Они вышли из комнаты и приблизились к двери камеры. Раскраска на ее лице, похожая на татуировку маори, вызвала удивленные взгляды двух охранников из военной полиции.
— Я буду наблюдать через окно. Если вам понадобится помощь…
Али сняла туфли и вошла — босиком, одна. Воздух в комнате пропитался знакомым запахом хейдла — так пахнет выделанная оленья кожа, долго лежавшей на сухой земле. Еще сильнее было зловоние заживо гниющей плоти. В Средние века запах проказы сравнивали с запахом козла.
Пленник медленно повернул голову. Мышцы век у него были парализованы, и глаза все время оставались открытыми — вероятно, из-за поражения нервов. Взгляд розовых глаз становился осмысленным; хейдл освобождался от усыпляющего воздействия лекарств или от оцепенения, похожего на то, каким пользовался Айк. Муж научился этому трюку за долгие годы плена, и Али видела, как недолгий отдых и медитация позволяли ему не спать несколько дней, оставаясь бодрым и свежим.
Али остановилась и вежливо опустила взгляд, позволяя хейдлу составить о ней представление. Айк обучил ее основам их поведения и культуры. Взгляд в глаза — без приглашения — может быть опасен. Лучше всего молчать. Али ждала. Наконец хейдл негромко прищелкнул языком, что означало одобрение, по крайней мере временное. Она подняла глаза.

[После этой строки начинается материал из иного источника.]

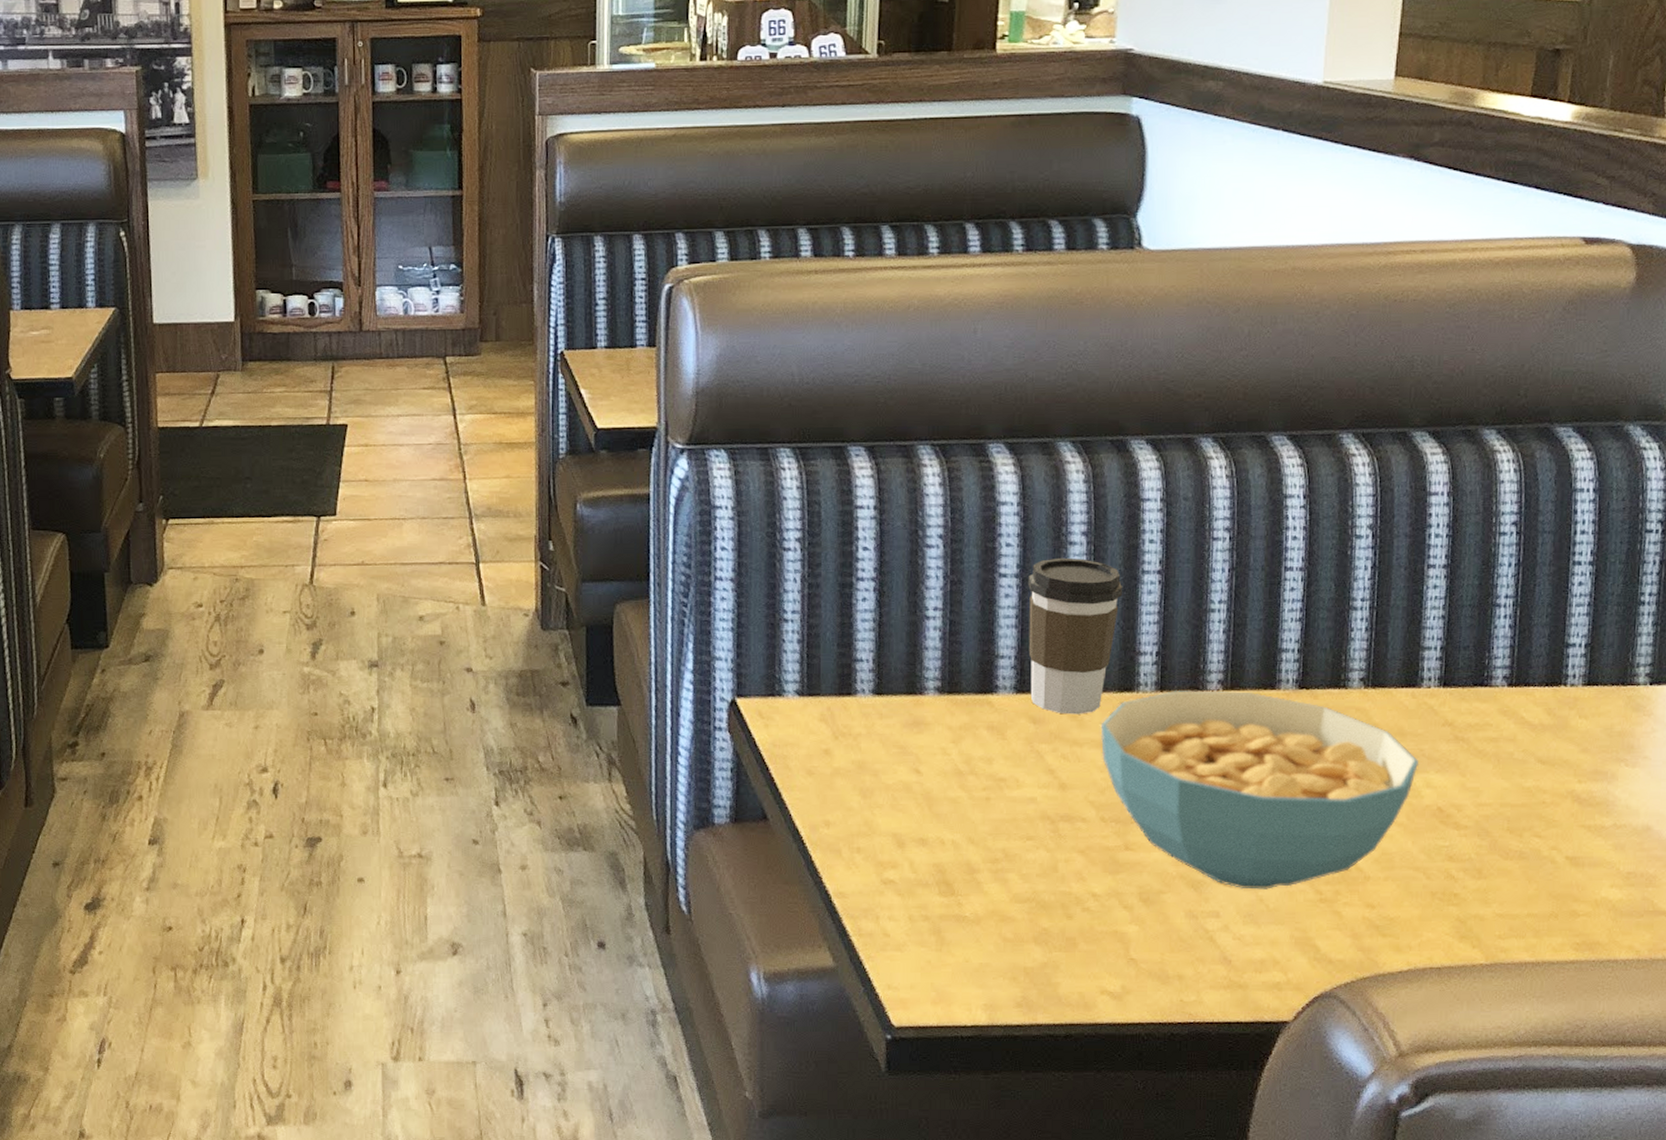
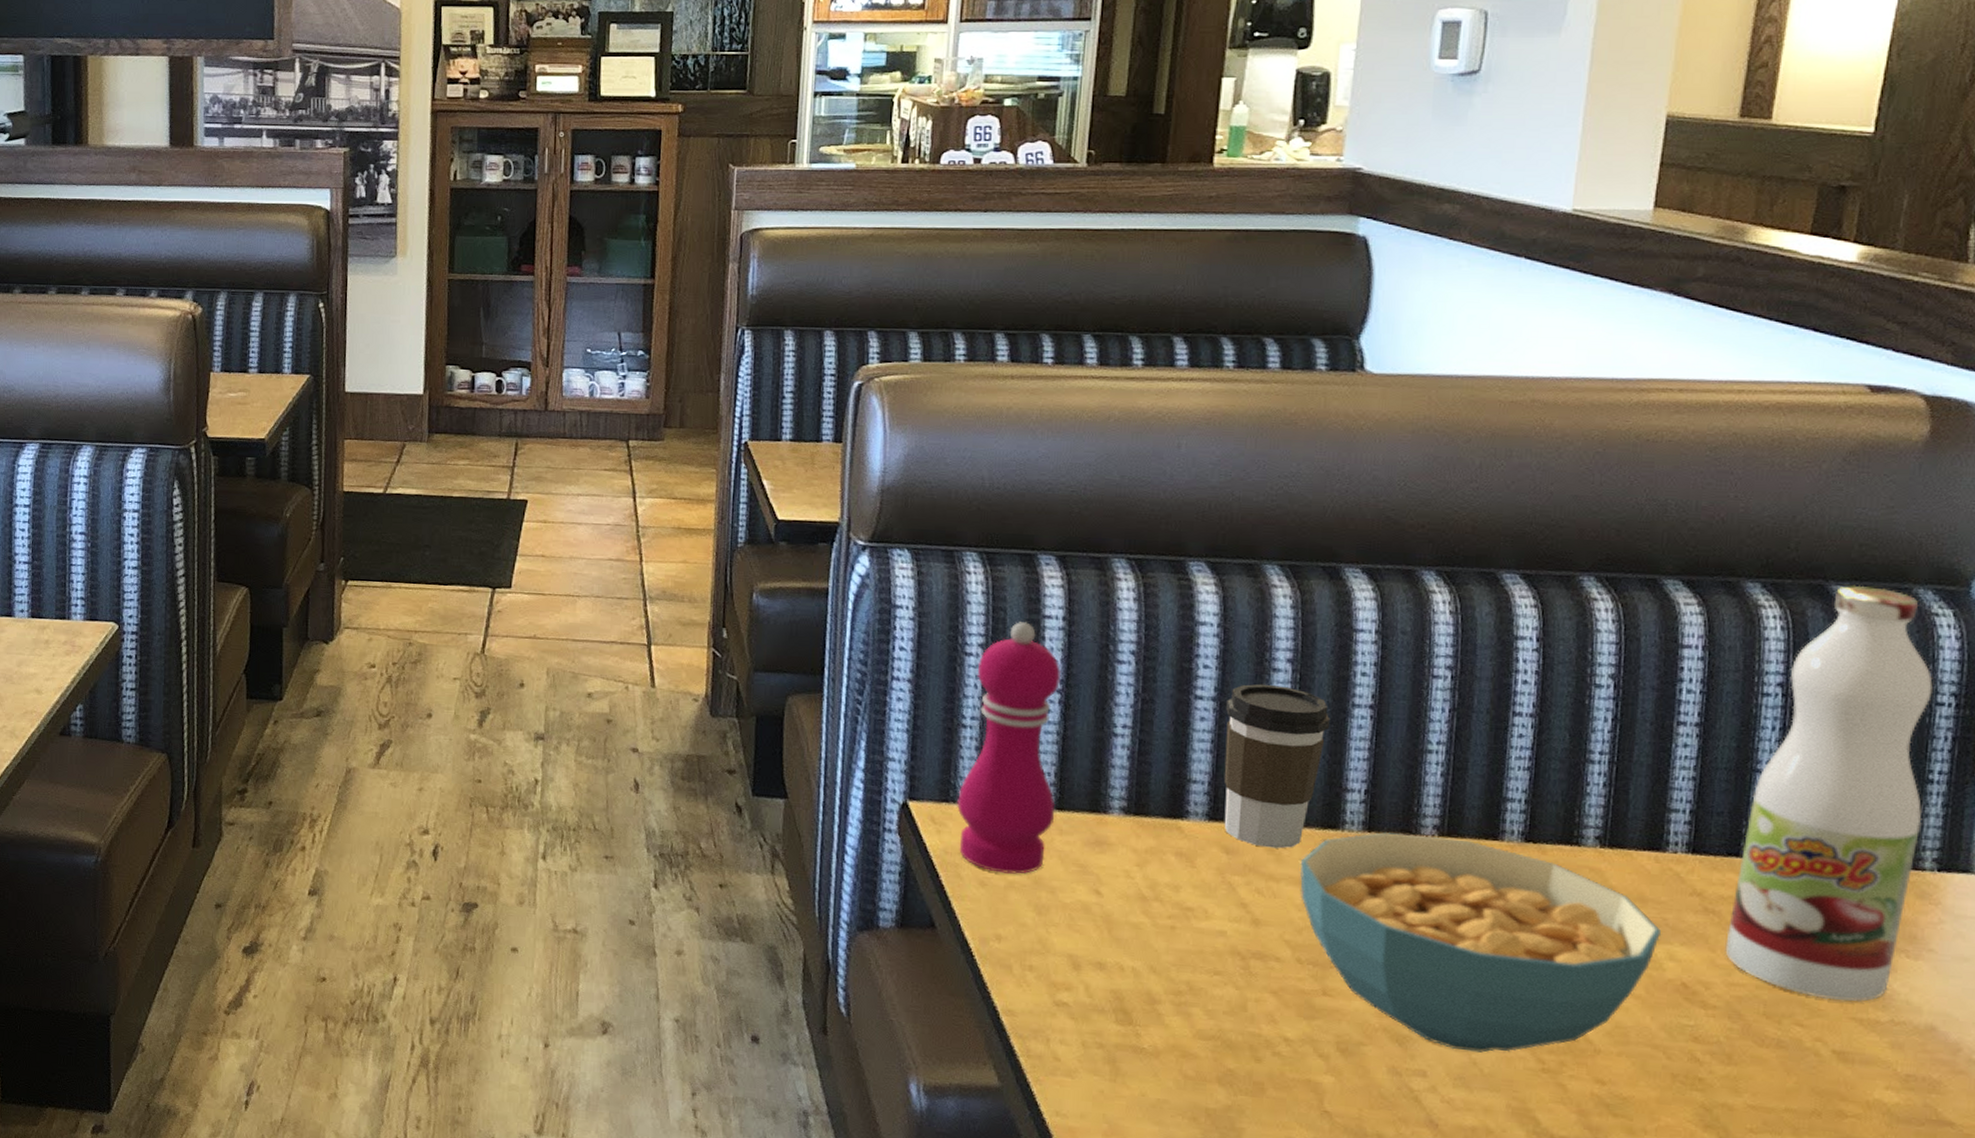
pepper mill: none [783,514,875,761] -> present [957,622,1061,874]
juice bottle: none [1473,425,1643,811] -> present [1725,585,1933,1002]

Хейдл был истощен. Над ним хорошо поработали. Рана в животе не оставляла шансов на жизнь. Теперь Али поняла, что красная тень на простыне — след от пота. Он потел кровью.
Однако при виде узоров на лице Али глаза хейдла сверкнули. Внезапно он высунул язык. Словно на приеме у врача. Али ответила на приветствие.
Уродство хейдла по большей части объяснялось болезнями, широко распространенными на земле в Средние века. Руки и ноги больше похожи на ласты — пальцы съедены проказой. Нос провален. На голове пульсирует сеть голубых вен. Полиомиелит так сильно искривил ноги, что Али удивлялась, как он вообще смог добраться до поверхности.
Череп пленника напоминал уплощенный треугольник: широкие скулы, затем сужение и тупая макушка, что выдавало в нем потомка Homo erectus. Характерны также нависающие надбровные дуги, словно к лицу приклеены очки. Однако, как и у Homo sapiens, изменившегося по сравнению с далеким предком, у Homo hadalis имелись свои особенности, связанные с вечной тьмой и жизнью в каменном лабиринте.
Нетрудно догадаться, почему рыбаки приняли его за морского льва. Его кожа была безволосой и бледной, как у рыбы, а проказа съела ушные раковины, оставив «собачий профиль» с длинной шеей и маленьким подбородком.